------ DATA BELOW
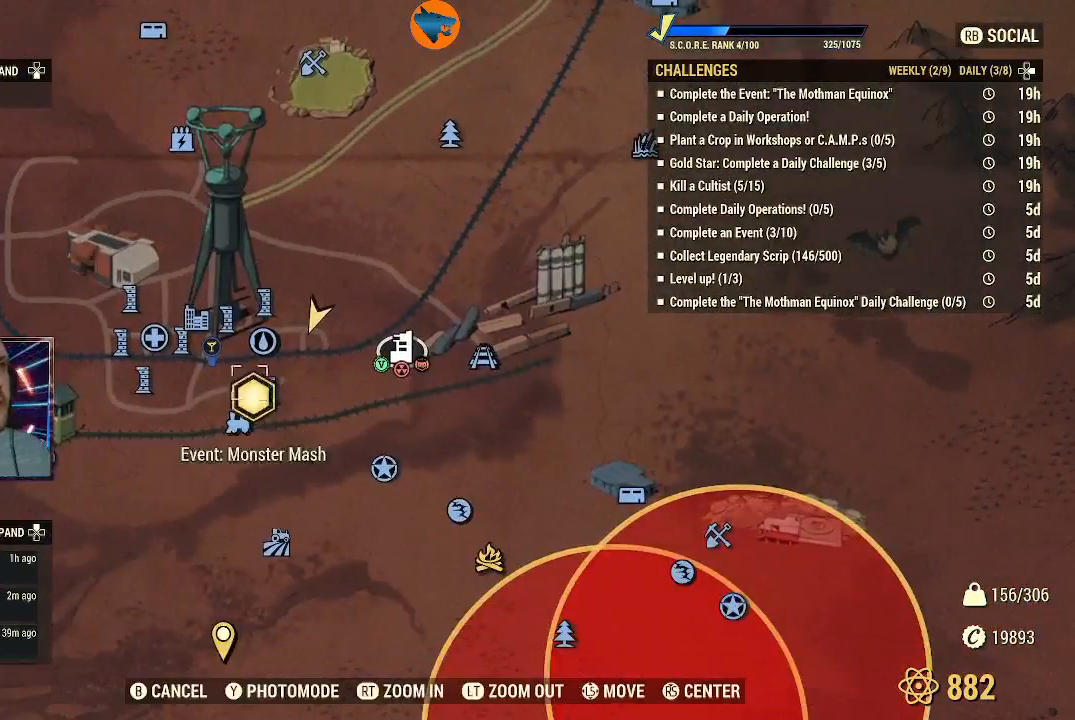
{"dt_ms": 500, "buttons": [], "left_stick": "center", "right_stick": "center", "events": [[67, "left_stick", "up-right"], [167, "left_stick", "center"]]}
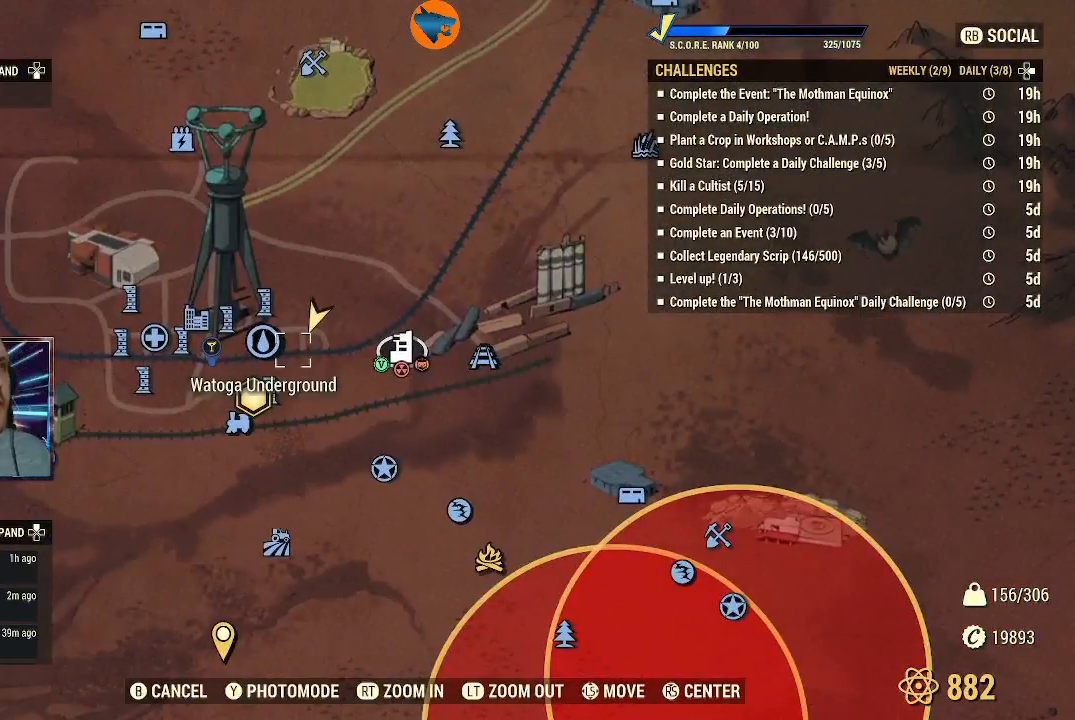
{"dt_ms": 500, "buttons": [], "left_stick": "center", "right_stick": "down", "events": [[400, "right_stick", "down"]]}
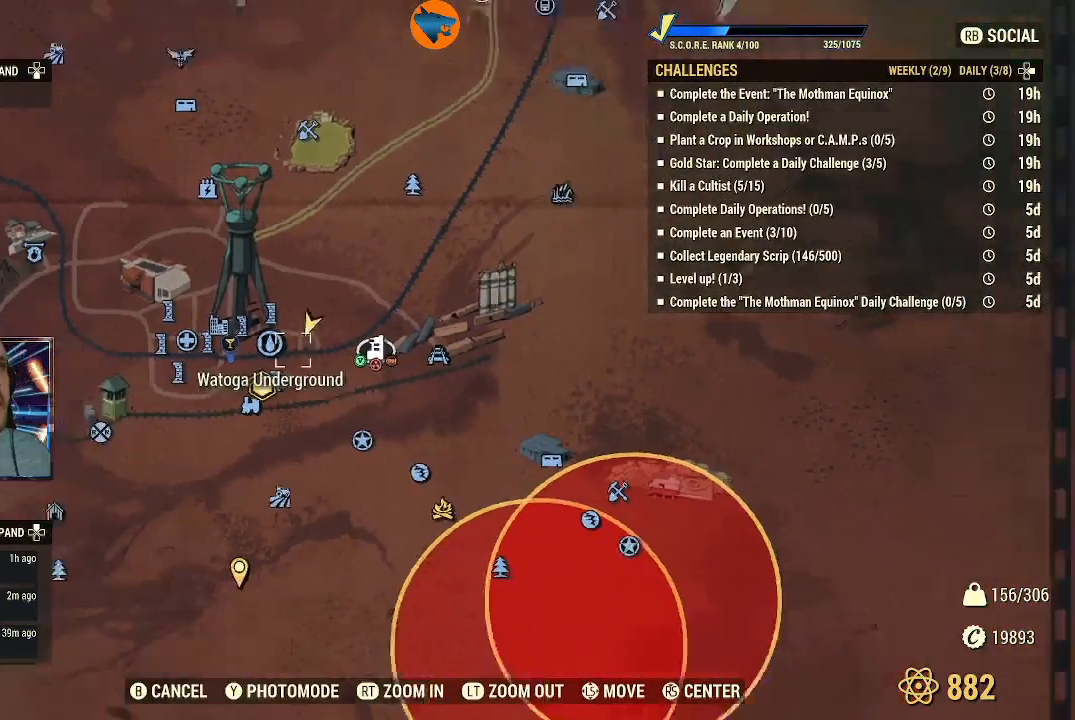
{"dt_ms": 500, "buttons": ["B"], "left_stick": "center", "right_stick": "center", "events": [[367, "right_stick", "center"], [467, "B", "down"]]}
------------
▶ EXERCISE OBJECTIVE:
Set down the material exactly as given, but print none of the pictures.

▶ RESPONSE FOR THIS EXERCISE:
{"dt_ms": 500, "buttons": [], "left_stick": "center", "right_stick": "center", "events": [[67, "left_stick", "up-right"], [167, "left_stick", "center"]]}
{"dt_ms": 500, "buttons": [], "left_stick": "center", "right_stick": "down", "events": [[400, "right_stick", "down"]]}
{"dt_ms": 500, "buttons": ["B"], "left_stick": "center", "right_stick": "center", "events": [[367, "right_stick", "center"], [467, "B", "down"]]}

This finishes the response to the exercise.